Michael Tanke

Personal information
- Full name: Michael Tanke
- Date of birth: August 18, 1989 (age 35)
- Place of birth: Merrillville, Indiana, United States
- Height: 5 ft 8 in (1.73 m)
- Position(s): Midfielder

Youth career
- 2007–2010: Rhode Island Rams

Senior career*
- Years: Team / Apps / (Gls)
- 2007: Indiana Invaders / 4 / (1)
- 2009: Indiana Invaders / 11 / (0)
- 2011–2013: Rochester Rhinos / 36 / (0)

Managerial career
- 2022–present: Canisius

= Michael Tanke =

American soccer player (born 1989)

Michael Tanke (born August 18, 1989, in Merrillville, Indiana) is an American former soccer player and current coach.

==Career==

===College and amateur===
Tanke attended Niles High School, in Niles, Michigan, where he was named to the All-State First Team in 2006 and was a four-time All-Conference, three-time All-District and two-time All-Region honoree, played in the Region II Olympic Development Program, and played club soccer for the Indy Burn Eagles, before going on to play four years of college soccer for the Rams at the University of Rhode Island.
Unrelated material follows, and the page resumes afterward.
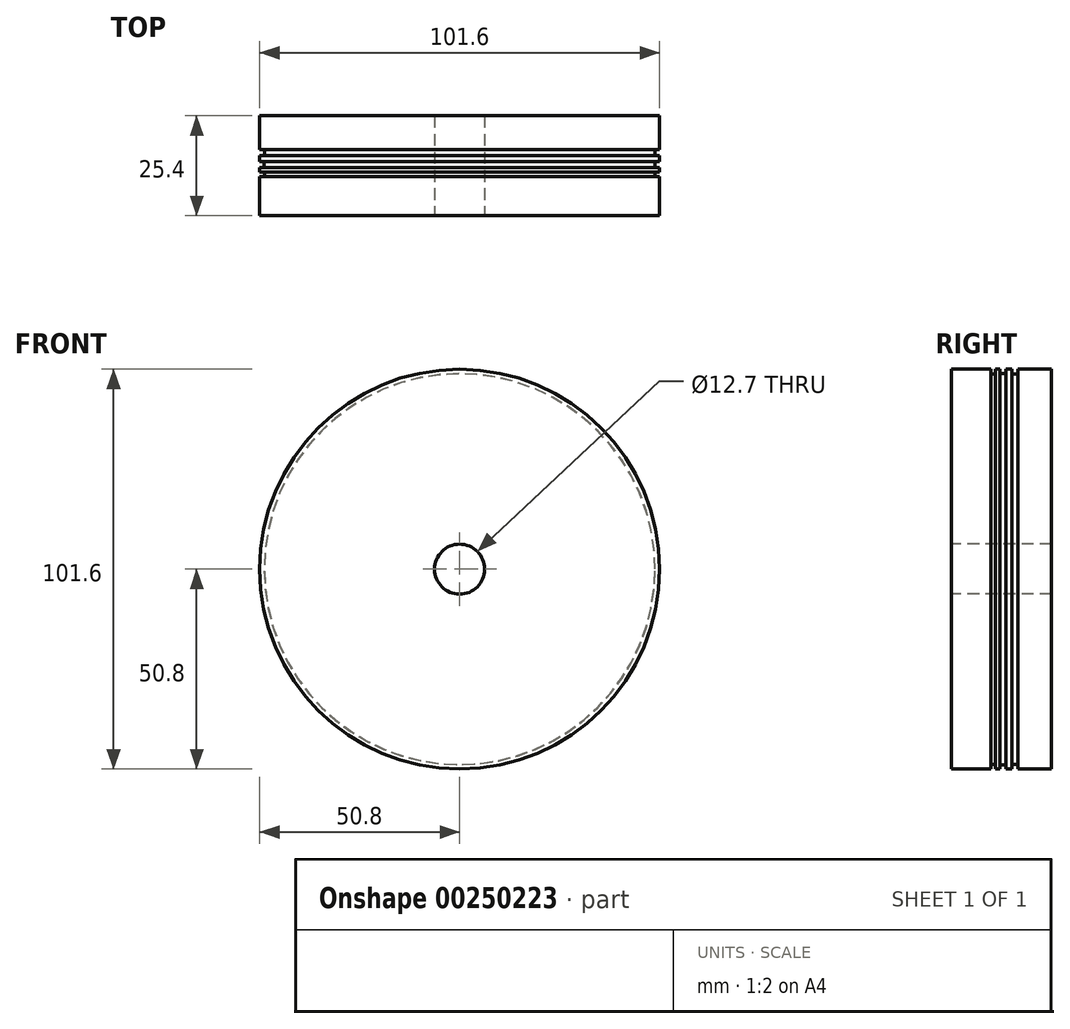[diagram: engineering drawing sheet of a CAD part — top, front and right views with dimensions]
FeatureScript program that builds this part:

He earned All-Tournament honors at the ODU Stihl Soccer Classic as a senior in 2010, and finished his college soccer career with 3 assists in 65 games.
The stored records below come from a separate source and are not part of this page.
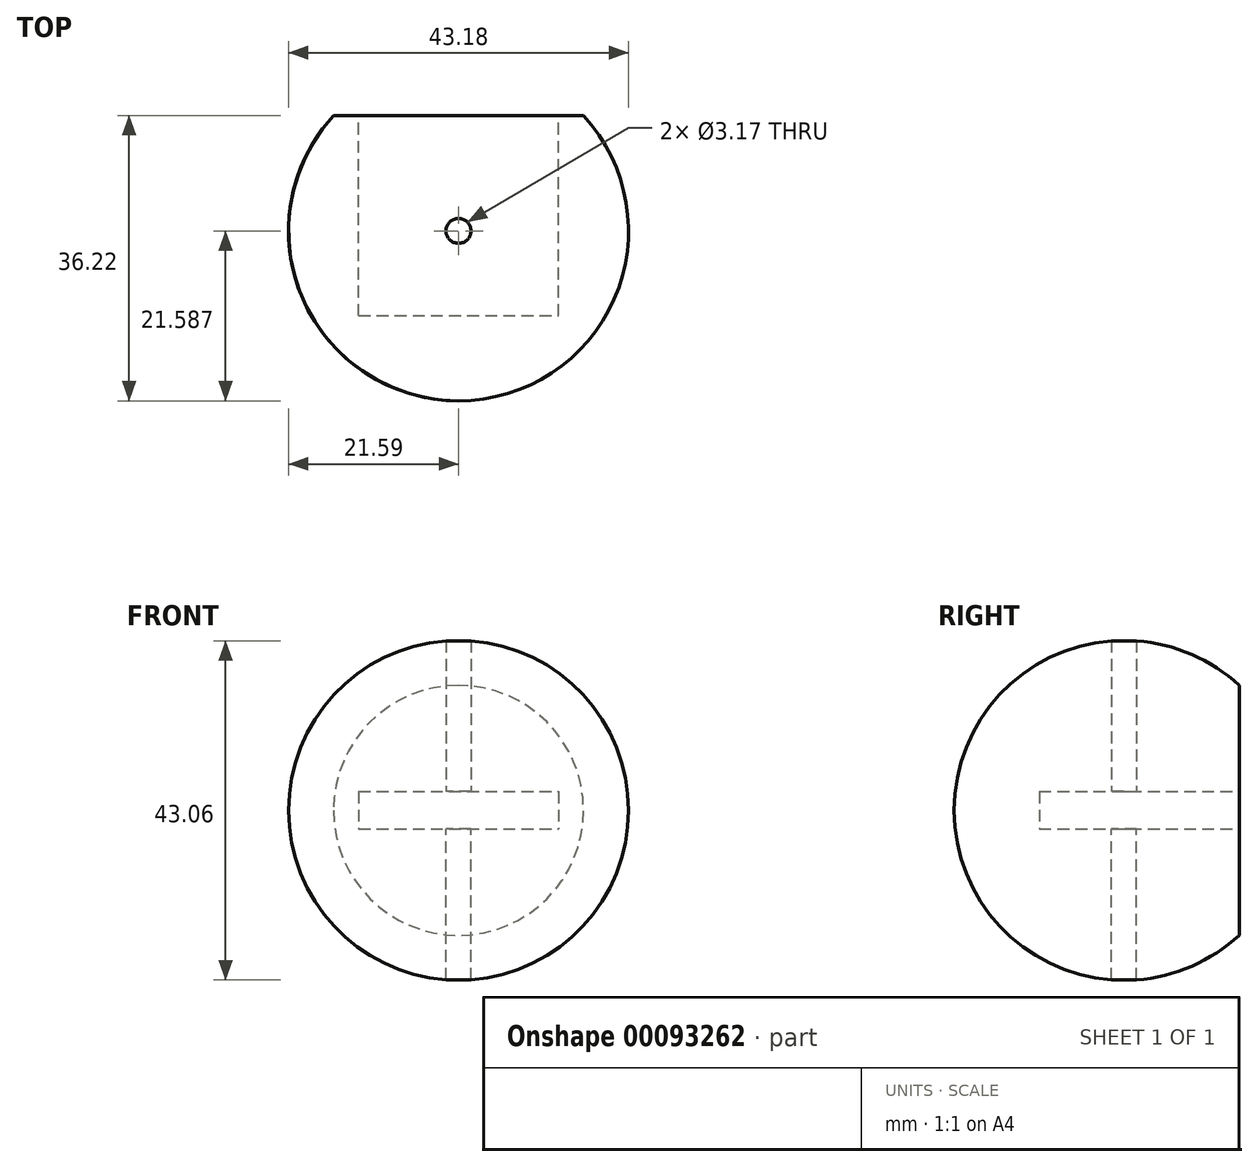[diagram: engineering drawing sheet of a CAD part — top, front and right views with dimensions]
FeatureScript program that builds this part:
annotation { "Feature Type Name" : "Feature", "Feature Type Description" : "" }
export const myFeature = defineFeature(function(context is Context, id is Id, definition is map)
    precondition{}
    {
        {
            var Q0;
            Q0=qCreatedBy(makeId("Front.planeOp"),FACE);
            var sketch = newSketch(context, id + "F0", { "sketchPlane" : qUnion([Q0])});
            skLineSegment(sketch, "E0", {"start": v(0, -7.3) * mm, "end": v(0, 7.3) * mm});
            skPoint(sketch, "E1.orphan", {"position": v(0, 19.52) * mm});
            skPoint(sketch, "E2.orphan", {"position": v(0, -19.52) * mm});
            skPoint(sketch, "E3.center.orphan", {"position": v(0, 0) * mm});
            skLineSegment(sketch, "E4.bottom", {"start": v(-12.7, 2.38) * mm, "end": v(12.7, 2.38) * mm});
            skLineSegment(sketch, "E4.top", {"start": v(-12.7, -2.38) * mm, "end": v(12.7, -2.38) * mm});
            skLineSegment(sketch, "E4.left", {"start": v(-12.7, 2.38) * mm, "end": v(-12.7, -2.38) * mm});
            skLineSegment(sketch, "E4.right", {"start": v(12.7, 2.38) * mm, "end": v(12.7, -2.38) * mm});
            skSolve(sketch);
        }
        {
            var Q0;
            Q0=qCreatedBy(makeId("Top.planeOp"),FACE);
            var sketch = newSketch(context, id + "F3", { "sketchPlane" : qUnion([Q0])});
            skLineSegment(sketch, "E5", {"start": v(0, 0) * mm, "end": v(-15.88, 0) * mm});
            skLineSegment(sketch, "E6", {"start": v(0, 0) * mm, "end": v(15.88, 0) * mm});
            skArc(sketch, "E7", {"start": v(-15.88, 0) * mm, "mid": v(0, -36.22) * mm, "end": v(15.88, 0) * mm});
            skLineSegment(sketch, "E8", {"start": v(0, 0) * mm, "end": v(0, -36.22) * mm});
            skSolve(sketch);
        }
        {
            var Q0;
            {var subQ0=sQuery(id+"F3.wireOp",EDGE,"E5");Q0=makeQuery(id+"F3.imprint","IMPRINT",FACE,{"disambiguationData":[TD([[makeQuery(id+"F3.imprint","IMPRINT",EDGE,{"derivedFrom":subQ0}),1.0]])]});}
            var Q1;
            Q1=sQuery(id+"F3.wireOp",EDGE,"E8");
            revolve(context, id + "F4", {"entities" : qUnion([Q0]), "axis" : qUnion([Q1]), "revolveType" : RevolveType.FULL});
        }
        {
            var Q0;
            {var subQ0=sQuery(id+"F0.wireOp",EDGE,"E0");Q0=makeQuery(id+"F0.imprint","IMPRINT",FACE,{"disambiguationData":[TD([[makeQuery(id+"F0.imprint","IMPRINT",EDGE,{"derivedFrom":subQ0}),-1.0]])]});}
            var Q1;
            {var subQ0=sQuery(id+"F0.wireOp",EDGE,"E0");Q1=makeQuery(id+"F0.imprint","IMPRINT",FACE,{"disambiguationData":[TD([[makeQuery(id+"F0.imprint","IMPRINT",EDGE,{"derivedFrom":subQ0}),1.0]])]});}
            extrude(context, id + "F1", {"entities" : qUnion([Q0, Q1]), "operationType" : NewBodyOperationType.REMOVE, "depth" : 25.4 * mm});
        }
        {
            var Q0;
            Q0=sQuery(id+"F3.wireOp",VERTEX,"E7.center");
            var Q1;
            Q1=makeQuery(id+"F4.opRevolve","SWEPT_BODY",BODY,{"disambiguationData":[OSD([sQuery(id+"F3.wireOp",EDGE,"E5"),sQuery(id+"F3.wireOp",EDGE,"E7"),sQuery(id+"F3.wireOp",EDGE,"E8")])]});
            hole(context, id + "F2", {"style" : HoleStyle.SIMPLE, "endStyle" : HoleEndStyle.THROUGH, "oppositeDirection" : true, "holeDiameter" : 3.17 * mm, "locations" : qUnion([Q0]), "scope" : qUnion([Q1]), "isTappedThrough" : true});
        }
        {
            var Q0;
            Q0=sQuery(id+"F3.wireOp",VERTEX,"E7.center");
            var Q1;
            Q1=makeQuery(id+"F4.opRevolve","SWEPT_BODY",BODY,{"disambiguationData":[OSD([sQuery(id+"F3.wireOp",EDGE,"E5"),sQuery(id+"F3.wireOp",EDGE,"E7"),sQuery(id+"F3.wireOp",EDGE,"E8")])]});
            hole(context, id + "F5", {"style" : HoleStyle.SIMPLE, "endStyle" : HoleEndStyle.THROUGH, "holeDiameter" : 3.17 * mm, "locations" : qUnion([Q0]), "scope" : qUnion([Q1]), "isTappedThrough" : true});
        }
    });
During his college years Tanke also played for the Indiana Invaders in the USL Premier Development League., and trained with the Columbus Crew U-19 and U-20 and first teams.

===Professional===
Undrafted out of college, Tanke signed his first professional contract in March 2011 when he signed with USL Professional Division club Rochester Rhinos. He made his professional debut on April 15, 2011, in Rochester's season opening game against the Richmond Kickers. The club re-signed Tanke for 2012 on October 25, 2011. On July 7, 2015, Tanke scored in a Notre Dame staff game by dribbling across the middle of the field and riding a tackle from and old and obviously out of shape Greg Dalby. He then put the ball in the back of the net from 4 yards to score his first goal in his post high school career.

===Coaching===
After playing professionally, Tanke began his coaching career as a graduate assistant at Castleton State College (now Castleton University), in Castleton, Vermont. Tanke joined the coaching staff of the University of Dayton Flyers men's soccer team for the fall 2015 season. After two seasons with the Flyers, Tanke was hired as an assistant coach for the University at Buffalo Bulls men's soccer team for 2017 season. However, before the season began, the Bulls' men's soccer team, alongside multiple other UB athletic programs, was cut, the team being eliminated and no longer being fielded by the university. In 2018, Tanke was hired as an assistant coach on the staff of the Niagara University Purple Eagles men's soccer team. In 2022, Canisius College hired Tanke in his first head coaching role. He is the 15th coach in the history of the men's soccer program at Canisius.